Problems —
1. According to the forum thread on why Mastodon and the fediverse are "doomed to fail," what does exporting your data from Mastodon include?
2. Arrange the records as a numbered list, from their first line through the line containing "നിർമ്മിക്കാനുള്ള", with both of those lines included. Skip blank lines and leave out the pictures.

Excerpt provided —

Why Mastodon and the fediverse are “doomed to fail” - ColinWright
https://write.as/eloquence/why-mastodon-and-the-fediverse-are-doomed-to-fail
======
Normille
I'm not sure the author of this article lives in the same universe as me:

 _"...A vast number of people find Mastodon, Pleroma, WriteFreely, Pixelfed,
and the many other wonderful fediverse tools useful, yet we hear about these
platforms almost entirely by word-of-mouth, not from the technology sections
of major news sites, or even dedicated tech blogs..."_

Perhaps partially true about the others mentioned but Mastodon and PixelFed in
particular seem to have been rarely out of the tech press, for the past year
or so. So much so that I have, in the past, asked how come they get so much
uncritical press coverage and concluded that they each have very active PR
departments.

Funnily enough, I've had a similarly titled draft of an article sitting on my
hard drive for months now, but never got around to knocking it into shape. My
TLDR; conclusion is that the Fediverse is 'doomed to fail' because it's based
on a fallacy of un-censorability and freedom from control by faceless
corporations; _" If you don't like the way it's [a fediverse server] run, you
can take your data elsewhere"_ being the oft-quoted mantra.

It's a fallacy because you simply can't 'take your data elsewhere'. Exporting
your data from Mastodon will export your settings and followers list --the two
easiest things to replicate elsewhere. Your actual posts are not able to be
exported. So, if you move servers, you essentially lose everything you've
invested in Mastodon, just like you would if you moved from Twitter to
Mastodon or A.N.Other social network, in the first place.

I'm not sure if a similar situation exists with PixelFed. I never even got so
far as trying that one, when I signed up and then found out there was no way
to import my existing photos from Instagram. Which raises the other reason why
these new kids on the block are doomed to fail: None of them provide a way for
you to import your existing data from the 'big boy' social networks they're
seeking to replace and hoping people you will switch from.

Here's an issue about this on PixelFed's Github from Jan 2019, which makes
this particular point in more detail [0]. as you can see, Pixelfed's response
was a vague _" It's on the roadmap"_ and, a year later, to close the issue. As
far as I'm aware, there is still no way to import your existing Instagram
photos to PixelFed.

The above is also true of Mastodon; no Twitter import there.

Data entries —
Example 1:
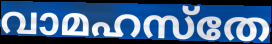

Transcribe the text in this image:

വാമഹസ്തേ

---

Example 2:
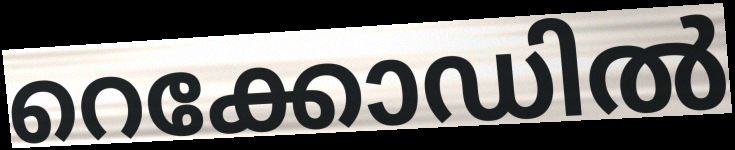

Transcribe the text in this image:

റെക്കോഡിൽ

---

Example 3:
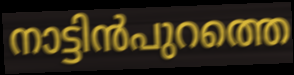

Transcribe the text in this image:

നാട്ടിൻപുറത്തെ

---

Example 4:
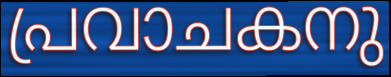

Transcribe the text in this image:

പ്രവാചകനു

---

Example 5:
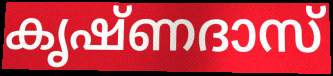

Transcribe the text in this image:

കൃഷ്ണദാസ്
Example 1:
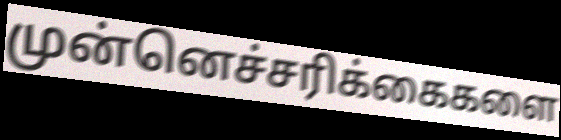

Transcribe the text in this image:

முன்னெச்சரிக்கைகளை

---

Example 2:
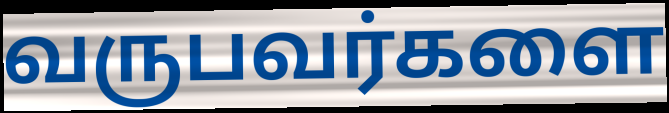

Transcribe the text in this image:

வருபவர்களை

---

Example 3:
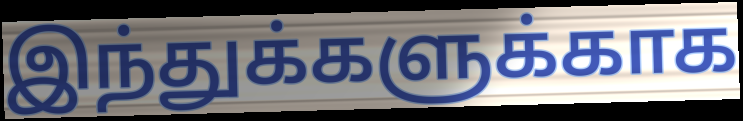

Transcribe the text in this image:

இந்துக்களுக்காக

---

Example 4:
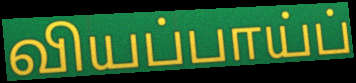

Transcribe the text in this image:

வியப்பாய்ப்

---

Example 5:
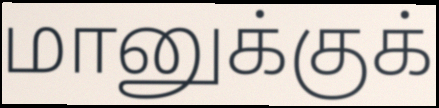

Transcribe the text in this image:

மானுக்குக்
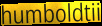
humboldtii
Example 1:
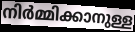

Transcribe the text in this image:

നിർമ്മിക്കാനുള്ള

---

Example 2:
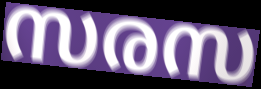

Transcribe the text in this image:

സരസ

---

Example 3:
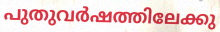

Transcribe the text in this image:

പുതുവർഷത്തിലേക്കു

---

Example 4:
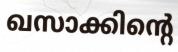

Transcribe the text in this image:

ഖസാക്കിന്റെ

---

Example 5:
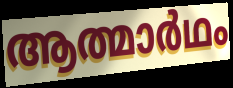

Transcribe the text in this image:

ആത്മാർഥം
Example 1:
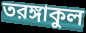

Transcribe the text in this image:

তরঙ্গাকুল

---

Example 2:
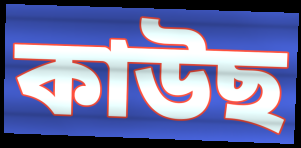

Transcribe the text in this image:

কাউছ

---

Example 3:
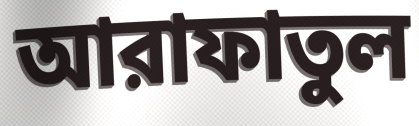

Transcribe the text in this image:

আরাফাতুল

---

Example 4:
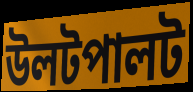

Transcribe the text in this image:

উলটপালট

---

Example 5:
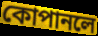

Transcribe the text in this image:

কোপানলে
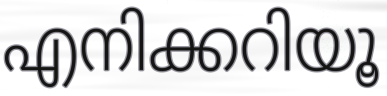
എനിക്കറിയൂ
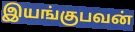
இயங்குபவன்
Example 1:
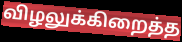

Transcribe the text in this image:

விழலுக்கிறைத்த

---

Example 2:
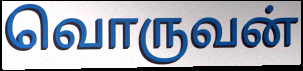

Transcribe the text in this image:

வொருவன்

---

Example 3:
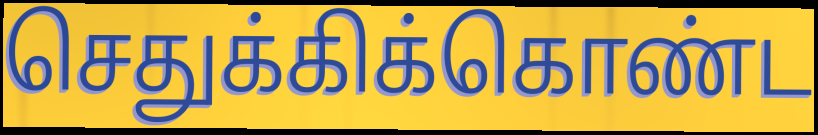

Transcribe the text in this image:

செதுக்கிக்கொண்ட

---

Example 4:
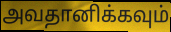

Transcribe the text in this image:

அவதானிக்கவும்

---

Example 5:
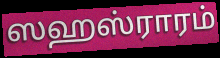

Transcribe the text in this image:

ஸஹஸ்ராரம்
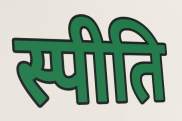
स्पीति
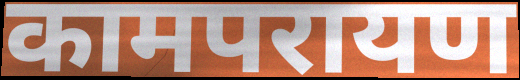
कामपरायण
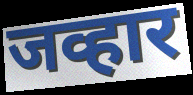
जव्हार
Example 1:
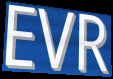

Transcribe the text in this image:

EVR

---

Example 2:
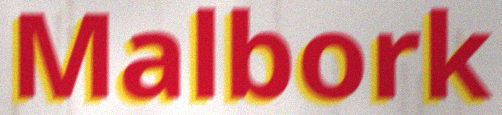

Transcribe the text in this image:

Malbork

Answers given —
1. Your settings and your followers list.

2.
1. Example 1:
2. Transcribe the text in this image:
3. വാമഹസ്തേ
4. ---
5. Example 2:
6. Transcribe the text in this image:
7. റെക്കോഡിൽ
8. ---
9. Example 3:
10. Transcribe the text in this image:
11. നാട്ടിൻപുറത്തെ
12. ---
13. Example 4:
14. Transcribe the text in this image:
15. പ്രവാചകനു
16. ---
17. Example 5:
18. Transcribe the text in this image:
19. കൃഷ്ണദാസ്
20. Example 1:
21. Transcribe the text in this image:
22. முன்னெச்சரிக்கைகளை
23. ---
24. Example 2:
25. Transcribe the text in this image:
26. வருபவர்களை
27. ---
28. Example 3:
29. Transcribe the text in this image:
30. இந்துக்களுக்காக
31. ---
32. Example 4:
33. Transcribe the text in this image:
34. வியப்பாய்ப்
35. ---
36. Example 5:
37. Transcribe the text in this image:
38. மானுக்குக்
39. humboldtii
40. Example 1:
41. Transcribe the text in this image:
42. നിർമ്മിക്കാനുള്ള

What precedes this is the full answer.